There will be a lot slippage between the ideal of the law passed and its actual consequences. The law will become reality through litigation and regulation, two costly and highly distortive media. One way or another, a new federal bureaucracy will be created, which will inevitably develop its own agenda. And that agenda will, equally inevitably, come from the gay-rights lobby and will distort and expand the scope of the original statute. There will naturally be pressure for the bureaucracy to be staffed and led by homosexuals, and certainly that they not be "underrepresented" with less than the fictional "ten percent" of the population.
It will result in lawsuits some legitimate and many not, but all of them expensive (ENDA of course provides that prevailing plaintiffs get attorney fees). Every homosexual with a straight supervisor, and vice versa, who isn't promoted will have a ready-made lawsuit. And the case law, like the bureaucracy's regulations, will lead in unexpected directions. For instance, will it have to be proved that the employer knew that the plaintiff was a homosexual (this is usually not an issue in a case where the plaintiff is black, or female, or older, or in a wheelchair)? This, of course, will create an incentive for homosexual employees to make their status widely known.
To give another example, there will have to be regulations regarding what constitutes "harassment" of employees because of sexual orientation, just as we now have regulations regarding other forms of harassment. Jokes about homosexuals or featuring homosexual stereotypes will now have to be policed, of course. Posters that homosexuals might find offensive would be prohibited and, conversely, posters with a homosexual orientation would have to be allowed to the same extent that those with heterosexual orientation were allowed. But what if as is likely heterosexuals are made more uncomfortable by gay erotica than homosexuals are by straight erotica? Similarly, do the rules for homosexual overtures have to be identical to those governing heterosexual overtures? Overtures are now illegal if "unwelcome," but if a coworker responds angrily to a sexual overture from a homosexual employee and not from a heterosexual employee, have both been harassed, or neither, or just one? If the rejection of a gay overture is more likely to be angry or even violent than the reaction to a straight overture, do we have a "hostile environment" for gays that means the employer has violated ENDA?
These questions will all have to be answered, not on a case-by-case basis by a variety of employers in different settings and with sensitivity to particular workplaces and locales, but on a one-size-fits-all basis by federal bureaucrats in Washington, D.C.
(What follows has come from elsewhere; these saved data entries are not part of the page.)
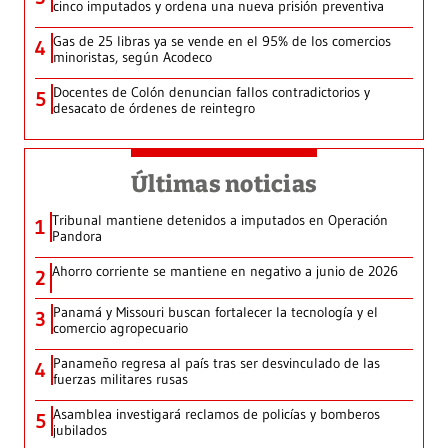
cinco imputados y ordena una nueva prisión preventiva
Gas de 25 libras ya se vende en el 95% de los comercios
4
minoristas, según Acodeco
Docentes de Colón denuncian fallos contradictorios y
5
desacato de órdenes de reintegro
Últimas noticias
Tribunal mantiene detenidos a imputados en Operación
1
Pandora
Ahorro corriente se mantiene en negativo a junio de 2026
2
Panamá y Missouri buscan fortalecer la tecnología y el
3
comercio agropecuario
Panameño regresa al país tras ser desvinculado de las
4
fuerzas militares rusas
Asamblea investigará reclamos de policías y bomberos
5
jubilados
Doubtless there are some instances of antigay discrimination that many or even most Americans would lament and that might be prosecuted if but only if ENDA becomes law. But there will be relatively few such cases, and weighed against them must be the inevitable specious suits, the enforcement expenses, the dubious regulations and the important costs of enacting yet another federal law of dubious constitutionality that violates free-market, freedom of association, and federalism principles. It's not worth it.
Roger Clegg is general counsel of the Center for Equal Opportunity.